= Text excerpt =
________

A former Amazon employee – one of the company’s earliest – has opened up about his time at the e-commerce giant and his experience of working with Jeff Bezos.
A former Amazon employee – one of the company’s earliest – has opened up about his time at the e-commerce giant and his experience of working with Jeff Bezos. Steve Yegge spoke to Business Insider about joining Amazon as a technical program manager in 1998 and working on a “secret project” commissioned by its billionaire founder.
Steve Yegge worked for Amazon between 1998 and 2005.(Medium)
Yegge, 56, was frank about his dislike for some of the company’s practices (he called it a “horrible” place to work), but full of admiration for Bezos’s vision and magnetism.
“Horrible place”
Steve Yegge, who is based in Washington, quit Amazon to join Google in 2005. In his conversation with Business Insider, he said: “I found Amazon could be a horrible place to work.”
The software engineer recalled how the work culture at Amazon irked him. Employees would avoid asking for leaves, he revealed, and there was “this pressure that everybody had to work all the time.”
The work culture was further marred by some workers berating others. “A friend of mine worked in a closet because that’s the only place where there was room for a desk,” he revealed.
Yegge said that he did not boycott Amazon for its business practices, and still uses the e-commerce website as a customer.
“I actually really liked Jeff”
Despite his less-than-stellar review of Amazon as a workplace, Yegge was largely admiring of its founder. He described Bezos as someone who was focussed on his mission and did not much care for anything that stood in the way.
“I didn’t like working at Amazon, but I actually really liked Jeff,” he explained.
“From what I could tell, Jeff is a hear-no-evil, see-no-evil kind of person who was focused on the mission. It didn’t matter if the toilet was dirty or if engineers were being paged all night long. He seemed to only care if it started slowing him down,” said Yegge.
He also described Amazon’s billionaire founder as a hands-on leader who rarely got mad or used curse words. “He had this electric presence, a magnetism to him that was unmistakable,” said the former Amazon employee.

________

= Exercise data =
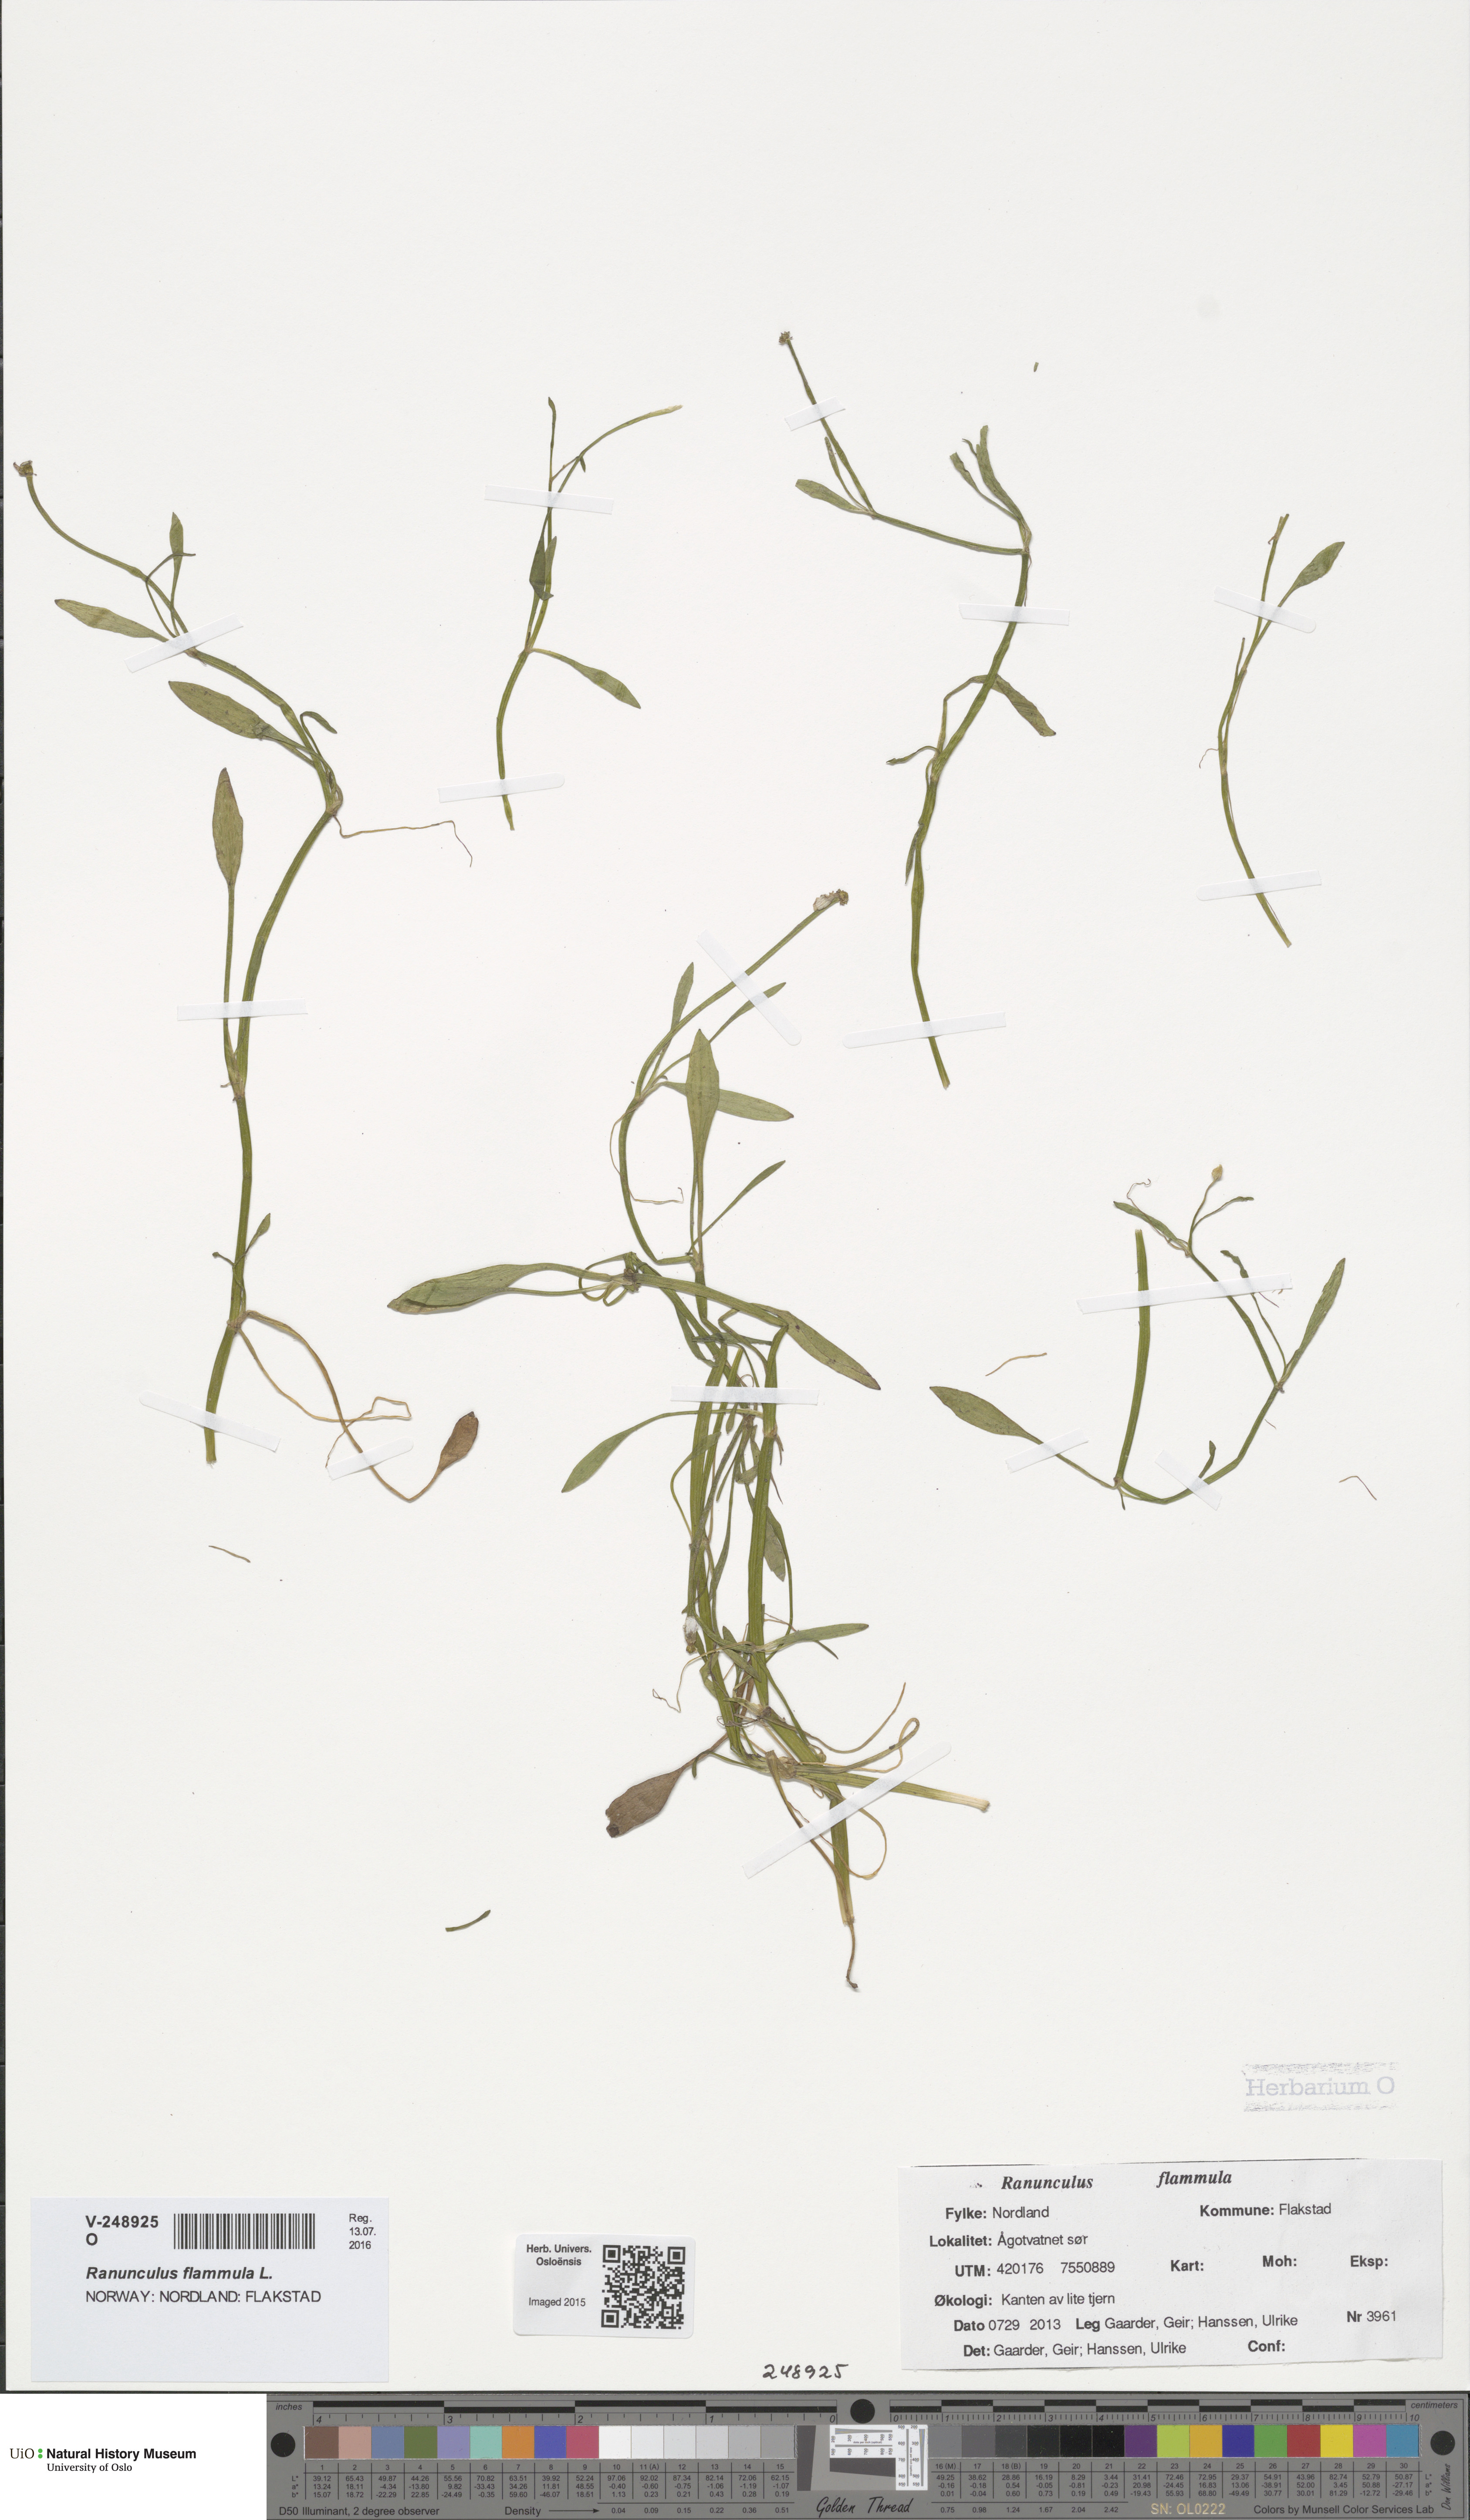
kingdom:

________

= Exercises =
**A)** According to the Steve Yegge article, in what year did Yegge leave Amazon to join Google?
**B)** Return the part of the Steve Yegge article that opens with the words containing "The software engineer" and closes with "as a customer.".
The lines have no connection to the Steve Yegge article.

= Solutions =
**A)** 2005

**B)**
The software engineer recalled how the work culture at Amazon irked him. Employees would avoid asking for leaves, he revealed, and there was “this pressure that everybody had to work all the time.”
The work culture was further marred by some workers berating others. “A friend of mine worked in a closet because that’s the only place where there was room for a desk,” he revealed.
Yegge said that he did not boycott Amazon for its business practices, and still uses the e-commerce website as a customer.